> Extrait du texte:
------------------------

Alors que La Défense peine à digérer ses mètres carrés inoccupés, les livraisons se poursuivent, à l’image des 76 000 mètres carrés d’Hekla inaugurés en décembre 2021. Cela a contribué à rendre le stock de bureaux vacant à La Défense conséquent, avec plus de 540 000 mètres carrés d’espaces. Avec un taux de vacance de 15,60 % aux derniers jours de 2023, il est resté stable par rapport à la fin de 2022, où il s’établissait à 15,50 %.

Actuellement, ce sont ainsi notamment plus de 20 000 mètres carrés qui sont disponibles dans Eqho, 53 000 dans Landscape, 13 000 mètres carrés dans Défense Plaza, 24 000 mètres carrés dans Emblem, 26 000 mètres carrés dans Légende (l’ancienne tour EDF) ou encore 24 000 mètres carrés dans Aurore sans les 17 000 mètres carrés d’Égée. Et d’ici un an viendra s’ajouter les 58 000 mètres carrés issus de la rénovation de la tour Adria, rebaptisée Hopen.

------------------------

Entrées du jeu de données
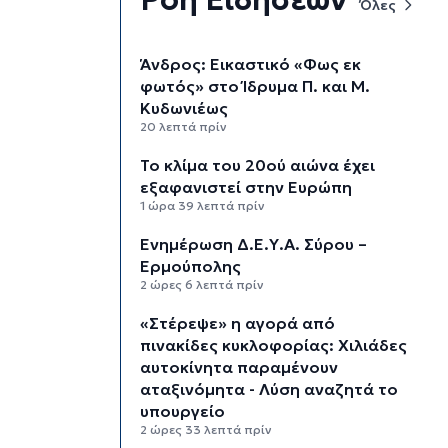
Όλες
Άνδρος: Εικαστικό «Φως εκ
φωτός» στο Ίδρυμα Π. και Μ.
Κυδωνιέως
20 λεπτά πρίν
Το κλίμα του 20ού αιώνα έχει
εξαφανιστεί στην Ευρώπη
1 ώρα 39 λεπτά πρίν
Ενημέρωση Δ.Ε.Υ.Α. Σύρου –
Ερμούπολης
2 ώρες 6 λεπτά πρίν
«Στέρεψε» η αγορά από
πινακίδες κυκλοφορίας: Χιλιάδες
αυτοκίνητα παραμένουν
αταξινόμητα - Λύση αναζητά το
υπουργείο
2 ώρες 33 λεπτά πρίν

------------------------

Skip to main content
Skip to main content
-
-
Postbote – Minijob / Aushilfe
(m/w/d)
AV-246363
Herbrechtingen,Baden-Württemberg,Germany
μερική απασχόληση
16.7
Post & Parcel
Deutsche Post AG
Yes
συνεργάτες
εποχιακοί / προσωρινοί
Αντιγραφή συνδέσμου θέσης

------------------------

> Consignes et exercices:
1. Dans l'extrait sur La Défense :
(a) Quelle surface compte Hekla, inaugurée en décembre 2021 ?
(b) À combien s'établissait le taux de vacance à la fin de 2022 ?
(c) Sous quel nouveau nom la tour Adria a-t-elle été rebaptisée ?
2. Dans l'extrait sur La Défense, quels immeubles la phrase commençant par « Actuellement » présente-t-elle comme disponibles, et avec quelle surface pour chacun ?
3. Poursuivez l'article sur les bureaux vacants de La Défense après sa dernière phrase.
Le matériel fourni n'est pas nécessaire ici.

> Réponses aux consignes:
1.
(a) 76 000 mètres carrés.
(b) 15,50 %.
(c) Hopen.

2.
- Eqho : plus de 20 000 mètres carrés
- Landscape : 53 000 mètres carrés
- Défense Plaza : 13 000 mètres carrés
- Emblem : 24 000 mètres carrés
- Légende (l'ancienne tour EDF) : 26 000 mètres carrés
- Aurore : 24 000 mètres carrés, sans les 17 000 mètres carrés d'Égée

3.
Ce n’est pas cette année que La Défense devrait retrouver une croissance record. « Il va y avoir une poursuite baissière du taux de vacance avec des deals qui ont principalement du mal à dépasser les 10 000 mètres carrés », estime Eric Siesse. La situation ne devrait pas s’arranger de sitôt. L’année prochaine, Mazars quittera en effet la tour Exaltis pour s’établir à Levallois. Par la suite, c’est TotalEnergies, l’un des plus gros utilisateurs du quartier d’affaires, qui dira au revoir à ses deux tours pour poser ses valises dans le nouveau complexe immobilier The Link. Deux gratte-ciels dont la compagnie pétrolière est aujourd’hui l’unique occupant mais aussi propriétaire.

Si les signatures de baux n’ont pas vraiment performé, les ventes et acquisitions d’actifs sont restés atones l’an passé dans un contexte économique d’inflation et de géopolitique instable. « Aujourd’hui, les investisseurs hésitent à aller sur le marché », indique Olivier Ambrosiali, directeur général adjoint en charge du pôle vente et investissement bureaux chez BNP Paribas Real Estate. Les fonds asiatiques, notamment Sud-coréens, qui avaient massivement investi en 2018 et 2019 en mettant la main sur plusieurs grandes tours du quartier comme Ariane, Majunga et CBX, ont calmé leurs appétits.

2024 devrait aussi être une année calme sur le front des investissements. « Je pense que le marché asiatique va revenir en France. Aujourd’hui, tout le monde se regarde pour savoir si c’est le moment opportun pour investir et si le fonds de la piscine a été touché », s’interroge Olivier Ambrosiali. Reste également à savoir si Primonial lancera son énorme projet Odyssey avant même de remplir sa tour Hopen et si Unibail-Rodamco-Westfield démarrera le chantier de ses tours Sisters.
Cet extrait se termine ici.